- _WHAT IS BEING ASKED_:
Below are several entries. Transcribe exactly those lines that fall from the one with "Correct the outline" through the one with "One object in", end lines included.

- _MATERIALS PROVIDED_:
Content starts

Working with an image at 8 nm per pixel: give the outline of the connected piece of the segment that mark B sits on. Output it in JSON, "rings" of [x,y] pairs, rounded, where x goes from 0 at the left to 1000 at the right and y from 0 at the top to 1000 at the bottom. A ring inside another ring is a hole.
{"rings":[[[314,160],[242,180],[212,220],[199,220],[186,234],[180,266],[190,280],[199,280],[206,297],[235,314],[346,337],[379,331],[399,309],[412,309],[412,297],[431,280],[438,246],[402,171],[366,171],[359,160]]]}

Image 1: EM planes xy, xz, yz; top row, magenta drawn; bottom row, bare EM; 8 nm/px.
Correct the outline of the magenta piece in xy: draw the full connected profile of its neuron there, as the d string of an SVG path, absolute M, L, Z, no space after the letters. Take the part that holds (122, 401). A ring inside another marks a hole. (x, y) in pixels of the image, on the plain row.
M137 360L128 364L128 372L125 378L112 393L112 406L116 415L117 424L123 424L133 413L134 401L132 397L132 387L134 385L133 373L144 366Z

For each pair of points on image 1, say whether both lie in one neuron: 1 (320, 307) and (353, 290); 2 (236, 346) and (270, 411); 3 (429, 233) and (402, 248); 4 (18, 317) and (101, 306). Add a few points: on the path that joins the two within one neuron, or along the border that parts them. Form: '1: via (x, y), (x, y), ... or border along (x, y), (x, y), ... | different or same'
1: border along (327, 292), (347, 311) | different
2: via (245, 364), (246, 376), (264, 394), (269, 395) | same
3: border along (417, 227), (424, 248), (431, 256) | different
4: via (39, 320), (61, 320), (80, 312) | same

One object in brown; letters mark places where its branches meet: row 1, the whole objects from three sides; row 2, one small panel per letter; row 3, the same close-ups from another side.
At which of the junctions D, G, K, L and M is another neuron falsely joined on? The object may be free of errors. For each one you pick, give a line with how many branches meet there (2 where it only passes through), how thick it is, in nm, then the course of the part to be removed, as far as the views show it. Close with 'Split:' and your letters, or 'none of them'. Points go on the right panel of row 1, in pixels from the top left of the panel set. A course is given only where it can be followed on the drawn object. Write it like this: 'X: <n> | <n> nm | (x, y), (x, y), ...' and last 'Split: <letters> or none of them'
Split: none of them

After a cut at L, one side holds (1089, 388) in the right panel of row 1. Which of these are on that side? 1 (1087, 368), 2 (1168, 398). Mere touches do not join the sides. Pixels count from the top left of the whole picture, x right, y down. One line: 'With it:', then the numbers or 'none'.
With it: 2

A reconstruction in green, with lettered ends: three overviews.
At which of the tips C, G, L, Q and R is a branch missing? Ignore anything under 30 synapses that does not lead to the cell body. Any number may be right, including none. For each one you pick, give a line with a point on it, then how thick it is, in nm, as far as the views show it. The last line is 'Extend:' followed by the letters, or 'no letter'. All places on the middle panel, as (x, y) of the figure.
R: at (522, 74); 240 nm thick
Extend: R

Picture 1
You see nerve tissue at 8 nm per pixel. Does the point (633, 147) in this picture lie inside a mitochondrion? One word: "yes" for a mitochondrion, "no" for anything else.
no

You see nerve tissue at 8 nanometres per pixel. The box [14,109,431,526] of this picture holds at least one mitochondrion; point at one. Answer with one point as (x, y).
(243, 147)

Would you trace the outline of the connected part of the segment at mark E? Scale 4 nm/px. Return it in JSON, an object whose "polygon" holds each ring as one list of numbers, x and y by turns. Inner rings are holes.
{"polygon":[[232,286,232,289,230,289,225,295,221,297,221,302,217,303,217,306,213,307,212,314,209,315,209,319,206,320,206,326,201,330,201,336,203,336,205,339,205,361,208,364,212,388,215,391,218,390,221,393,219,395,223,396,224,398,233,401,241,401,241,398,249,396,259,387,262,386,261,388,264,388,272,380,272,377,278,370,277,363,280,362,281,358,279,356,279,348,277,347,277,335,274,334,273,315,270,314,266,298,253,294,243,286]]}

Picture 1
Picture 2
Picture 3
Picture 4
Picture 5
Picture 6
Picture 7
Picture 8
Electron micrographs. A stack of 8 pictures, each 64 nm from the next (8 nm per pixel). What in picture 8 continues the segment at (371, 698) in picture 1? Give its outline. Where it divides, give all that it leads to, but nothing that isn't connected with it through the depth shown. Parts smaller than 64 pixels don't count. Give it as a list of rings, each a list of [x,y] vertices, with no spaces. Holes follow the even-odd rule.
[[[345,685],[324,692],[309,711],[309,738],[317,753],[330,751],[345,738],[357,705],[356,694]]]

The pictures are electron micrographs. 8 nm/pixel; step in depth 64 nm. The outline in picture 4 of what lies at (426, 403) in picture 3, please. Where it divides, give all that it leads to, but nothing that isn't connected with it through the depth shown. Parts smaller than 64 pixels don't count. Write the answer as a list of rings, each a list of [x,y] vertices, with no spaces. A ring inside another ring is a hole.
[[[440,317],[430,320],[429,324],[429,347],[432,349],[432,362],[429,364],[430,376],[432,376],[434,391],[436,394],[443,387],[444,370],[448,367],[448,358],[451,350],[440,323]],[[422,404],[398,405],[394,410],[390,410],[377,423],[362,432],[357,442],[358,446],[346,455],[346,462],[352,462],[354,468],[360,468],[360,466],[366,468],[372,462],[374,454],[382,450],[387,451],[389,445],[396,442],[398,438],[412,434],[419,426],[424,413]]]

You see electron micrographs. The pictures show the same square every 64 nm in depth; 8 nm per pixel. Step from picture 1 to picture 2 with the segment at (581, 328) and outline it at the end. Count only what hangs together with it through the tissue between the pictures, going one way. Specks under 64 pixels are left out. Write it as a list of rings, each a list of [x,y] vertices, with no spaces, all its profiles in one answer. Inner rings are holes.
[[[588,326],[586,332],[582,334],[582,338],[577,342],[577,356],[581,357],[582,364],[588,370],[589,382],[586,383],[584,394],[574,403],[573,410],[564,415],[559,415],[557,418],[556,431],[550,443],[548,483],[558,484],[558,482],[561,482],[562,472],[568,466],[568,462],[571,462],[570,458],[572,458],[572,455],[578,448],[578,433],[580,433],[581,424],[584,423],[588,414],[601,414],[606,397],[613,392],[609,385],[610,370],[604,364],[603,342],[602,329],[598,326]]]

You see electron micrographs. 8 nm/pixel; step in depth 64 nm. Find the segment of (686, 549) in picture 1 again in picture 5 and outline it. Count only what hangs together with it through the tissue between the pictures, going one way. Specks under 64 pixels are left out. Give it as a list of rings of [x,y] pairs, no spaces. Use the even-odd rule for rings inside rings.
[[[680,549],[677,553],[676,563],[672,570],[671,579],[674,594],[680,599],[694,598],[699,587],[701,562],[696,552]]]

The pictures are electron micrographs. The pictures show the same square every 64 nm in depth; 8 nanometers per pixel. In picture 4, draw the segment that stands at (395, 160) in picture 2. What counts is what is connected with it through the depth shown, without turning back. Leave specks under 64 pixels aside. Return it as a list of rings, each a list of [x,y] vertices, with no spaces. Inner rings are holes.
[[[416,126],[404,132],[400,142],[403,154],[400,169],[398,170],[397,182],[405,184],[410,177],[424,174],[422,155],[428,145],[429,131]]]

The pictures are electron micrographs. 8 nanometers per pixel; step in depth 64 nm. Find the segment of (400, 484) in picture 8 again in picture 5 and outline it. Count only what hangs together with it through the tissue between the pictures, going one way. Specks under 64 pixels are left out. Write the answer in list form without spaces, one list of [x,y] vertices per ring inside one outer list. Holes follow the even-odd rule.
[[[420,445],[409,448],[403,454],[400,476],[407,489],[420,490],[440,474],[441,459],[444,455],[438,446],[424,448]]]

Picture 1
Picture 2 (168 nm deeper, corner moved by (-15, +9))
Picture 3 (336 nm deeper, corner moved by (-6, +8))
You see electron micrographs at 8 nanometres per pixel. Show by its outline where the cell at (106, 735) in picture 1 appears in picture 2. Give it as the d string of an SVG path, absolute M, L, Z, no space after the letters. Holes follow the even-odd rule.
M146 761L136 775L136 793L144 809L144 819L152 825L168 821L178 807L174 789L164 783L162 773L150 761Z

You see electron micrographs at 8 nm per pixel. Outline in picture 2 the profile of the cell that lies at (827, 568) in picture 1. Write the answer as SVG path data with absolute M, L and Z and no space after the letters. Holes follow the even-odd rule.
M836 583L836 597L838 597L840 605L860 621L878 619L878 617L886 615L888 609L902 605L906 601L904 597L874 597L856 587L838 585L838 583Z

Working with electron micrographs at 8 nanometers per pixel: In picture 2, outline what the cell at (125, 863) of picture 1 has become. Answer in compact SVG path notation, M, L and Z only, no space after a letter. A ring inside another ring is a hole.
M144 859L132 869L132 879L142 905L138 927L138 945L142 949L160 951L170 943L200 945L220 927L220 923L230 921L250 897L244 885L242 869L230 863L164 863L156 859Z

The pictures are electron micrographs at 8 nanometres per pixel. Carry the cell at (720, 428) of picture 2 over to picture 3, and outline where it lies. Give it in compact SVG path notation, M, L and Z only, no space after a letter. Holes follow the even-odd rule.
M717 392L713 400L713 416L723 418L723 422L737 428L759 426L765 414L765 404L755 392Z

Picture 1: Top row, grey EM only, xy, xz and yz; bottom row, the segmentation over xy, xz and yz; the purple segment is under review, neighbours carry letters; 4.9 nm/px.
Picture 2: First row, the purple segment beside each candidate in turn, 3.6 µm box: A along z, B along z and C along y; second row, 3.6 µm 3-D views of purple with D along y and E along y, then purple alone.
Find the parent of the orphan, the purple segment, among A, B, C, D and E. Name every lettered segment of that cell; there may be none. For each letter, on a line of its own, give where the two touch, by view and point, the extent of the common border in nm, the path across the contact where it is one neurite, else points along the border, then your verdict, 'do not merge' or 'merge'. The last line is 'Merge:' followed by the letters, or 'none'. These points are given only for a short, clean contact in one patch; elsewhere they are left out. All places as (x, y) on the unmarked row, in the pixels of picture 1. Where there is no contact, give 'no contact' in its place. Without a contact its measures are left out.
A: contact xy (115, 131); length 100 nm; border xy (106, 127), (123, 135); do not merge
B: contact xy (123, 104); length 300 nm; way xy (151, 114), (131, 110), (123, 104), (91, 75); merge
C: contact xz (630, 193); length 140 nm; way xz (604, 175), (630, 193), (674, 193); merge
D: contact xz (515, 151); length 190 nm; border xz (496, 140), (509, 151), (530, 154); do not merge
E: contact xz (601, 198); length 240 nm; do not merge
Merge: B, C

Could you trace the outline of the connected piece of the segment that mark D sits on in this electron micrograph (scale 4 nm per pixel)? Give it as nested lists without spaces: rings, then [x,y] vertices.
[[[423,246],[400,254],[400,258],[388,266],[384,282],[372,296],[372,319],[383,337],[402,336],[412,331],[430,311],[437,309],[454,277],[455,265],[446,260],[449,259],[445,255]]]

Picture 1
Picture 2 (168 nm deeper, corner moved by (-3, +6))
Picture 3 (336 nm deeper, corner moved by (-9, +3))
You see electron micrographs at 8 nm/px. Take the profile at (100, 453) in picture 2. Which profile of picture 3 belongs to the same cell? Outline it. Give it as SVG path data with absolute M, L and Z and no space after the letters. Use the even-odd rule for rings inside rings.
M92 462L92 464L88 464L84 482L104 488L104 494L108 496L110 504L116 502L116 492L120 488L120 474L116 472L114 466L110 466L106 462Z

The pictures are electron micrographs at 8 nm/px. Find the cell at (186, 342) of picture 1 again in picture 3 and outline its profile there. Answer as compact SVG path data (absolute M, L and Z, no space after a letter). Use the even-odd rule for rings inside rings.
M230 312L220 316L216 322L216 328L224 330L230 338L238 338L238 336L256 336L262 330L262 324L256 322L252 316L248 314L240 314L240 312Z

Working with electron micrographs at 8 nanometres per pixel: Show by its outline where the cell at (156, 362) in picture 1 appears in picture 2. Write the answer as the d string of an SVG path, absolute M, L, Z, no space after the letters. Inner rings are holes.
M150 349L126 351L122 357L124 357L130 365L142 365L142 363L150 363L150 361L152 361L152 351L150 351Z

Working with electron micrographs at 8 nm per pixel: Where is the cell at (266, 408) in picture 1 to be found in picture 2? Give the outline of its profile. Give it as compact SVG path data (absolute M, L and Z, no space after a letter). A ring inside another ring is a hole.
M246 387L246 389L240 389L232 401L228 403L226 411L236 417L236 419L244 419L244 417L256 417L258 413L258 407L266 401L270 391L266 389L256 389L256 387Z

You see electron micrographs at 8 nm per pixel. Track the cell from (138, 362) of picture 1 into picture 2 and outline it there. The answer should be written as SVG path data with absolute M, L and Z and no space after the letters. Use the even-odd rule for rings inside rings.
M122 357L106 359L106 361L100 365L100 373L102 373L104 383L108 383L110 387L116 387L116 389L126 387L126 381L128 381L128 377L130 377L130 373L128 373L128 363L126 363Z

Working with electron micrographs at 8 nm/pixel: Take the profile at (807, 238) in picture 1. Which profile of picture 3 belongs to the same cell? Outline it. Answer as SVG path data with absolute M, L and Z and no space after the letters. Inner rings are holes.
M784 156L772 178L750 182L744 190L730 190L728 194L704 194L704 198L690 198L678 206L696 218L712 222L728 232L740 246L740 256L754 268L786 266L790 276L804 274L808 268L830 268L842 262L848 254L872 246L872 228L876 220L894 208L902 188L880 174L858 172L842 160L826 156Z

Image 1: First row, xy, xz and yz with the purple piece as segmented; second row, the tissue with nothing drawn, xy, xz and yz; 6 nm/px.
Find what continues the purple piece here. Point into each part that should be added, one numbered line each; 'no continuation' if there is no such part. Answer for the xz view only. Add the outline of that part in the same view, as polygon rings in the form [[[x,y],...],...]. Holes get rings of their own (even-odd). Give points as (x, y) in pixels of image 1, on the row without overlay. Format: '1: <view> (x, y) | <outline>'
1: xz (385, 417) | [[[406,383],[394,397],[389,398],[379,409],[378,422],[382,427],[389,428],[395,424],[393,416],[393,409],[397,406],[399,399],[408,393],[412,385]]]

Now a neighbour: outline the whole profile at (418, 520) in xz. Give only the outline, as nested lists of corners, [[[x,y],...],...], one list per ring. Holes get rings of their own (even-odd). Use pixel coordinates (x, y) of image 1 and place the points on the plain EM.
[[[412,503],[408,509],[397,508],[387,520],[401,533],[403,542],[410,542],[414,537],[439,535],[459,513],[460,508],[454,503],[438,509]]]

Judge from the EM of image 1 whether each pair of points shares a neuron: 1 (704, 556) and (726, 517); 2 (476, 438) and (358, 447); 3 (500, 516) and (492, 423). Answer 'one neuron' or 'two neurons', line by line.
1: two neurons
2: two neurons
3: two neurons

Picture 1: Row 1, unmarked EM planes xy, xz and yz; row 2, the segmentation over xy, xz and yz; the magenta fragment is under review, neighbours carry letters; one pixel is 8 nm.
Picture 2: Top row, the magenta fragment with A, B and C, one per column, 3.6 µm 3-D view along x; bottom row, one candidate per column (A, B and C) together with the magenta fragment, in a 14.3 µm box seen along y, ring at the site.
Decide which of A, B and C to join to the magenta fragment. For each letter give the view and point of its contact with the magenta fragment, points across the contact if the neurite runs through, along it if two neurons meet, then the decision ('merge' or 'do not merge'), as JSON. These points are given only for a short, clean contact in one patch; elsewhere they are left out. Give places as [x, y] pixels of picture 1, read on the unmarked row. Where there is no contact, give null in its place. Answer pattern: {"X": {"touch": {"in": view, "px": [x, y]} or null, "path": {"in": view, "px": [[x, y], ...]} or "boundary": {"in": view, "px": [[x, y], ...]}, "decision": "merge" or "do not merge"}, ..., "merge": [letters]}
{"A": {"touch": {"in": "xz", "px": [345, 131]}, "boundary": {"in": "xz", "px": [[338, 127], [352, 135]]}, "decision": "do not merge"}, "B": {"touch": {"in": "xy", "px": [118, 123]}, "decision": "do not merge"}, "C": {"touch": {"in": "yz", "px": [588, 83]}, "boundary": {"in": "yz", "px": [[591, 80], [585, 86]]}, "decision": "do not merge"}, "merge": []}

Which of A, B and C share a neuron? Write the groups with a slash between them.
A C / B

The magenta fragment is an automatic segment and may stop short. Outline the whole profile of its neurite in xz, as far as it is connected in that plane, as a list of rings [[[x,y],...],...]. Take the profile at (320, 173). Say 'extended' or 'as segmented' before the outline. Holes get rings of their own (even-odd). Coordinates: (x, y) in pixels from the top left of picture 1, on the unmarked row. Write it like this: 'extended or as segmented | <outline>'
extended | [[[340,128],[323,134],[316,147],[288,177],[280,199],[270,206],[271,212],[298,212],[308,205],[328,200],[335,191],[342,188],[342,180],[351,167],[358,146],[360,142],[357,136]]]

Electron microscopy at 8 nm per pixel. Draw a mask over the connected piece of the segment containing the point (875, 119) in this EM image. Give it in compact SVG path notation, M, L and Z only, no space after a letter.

Content ends

- _RESPONSE TO THE TASK_:
Correct the outline of the magenta piece in xy: draw the full connected profile of its neuron there, as the d string of an SVG path, absolute M, L, Z, no space after the letters. Take the part that holds (122, 401). A ring inside another marks a hole. (x, y) in pixels of the image, on the plain row.
M137 360L128 364L128 372L125 378L112 393L112 406L116 415L117 424L123 424L133 413L134 401L132 397L132 387L134 385L133 373L144 366Z

For each pair of points on image 1, say whether both lie in one neuron: 1 (320, 307) and (353, 290); 2 (236, 346) and (270, 411); 3 (429, 233) and (402, 248); 4 (18, 317) and (101, 306). Add a few points: on the path that joins the two within one neuron, or along the border that parts them. Form: '1: via (x, y), (x, y), ... or border along (x, y), (x, y), ... | different or same'
1: border along (327, 292), (347, 311) | different
2: via (245, 364), (246, 376), (264, 394), (269, 395) | same
3: border along (417, 227), (424, 248), (431, 256) | different
4: via (39, 320), (61, 320), (80, 312) | same

One object in brown; letters mark places where its branches meet: row 1, the whole objects from three sides; row 2, one small panel per letter; row 3, the same close-ups from another side.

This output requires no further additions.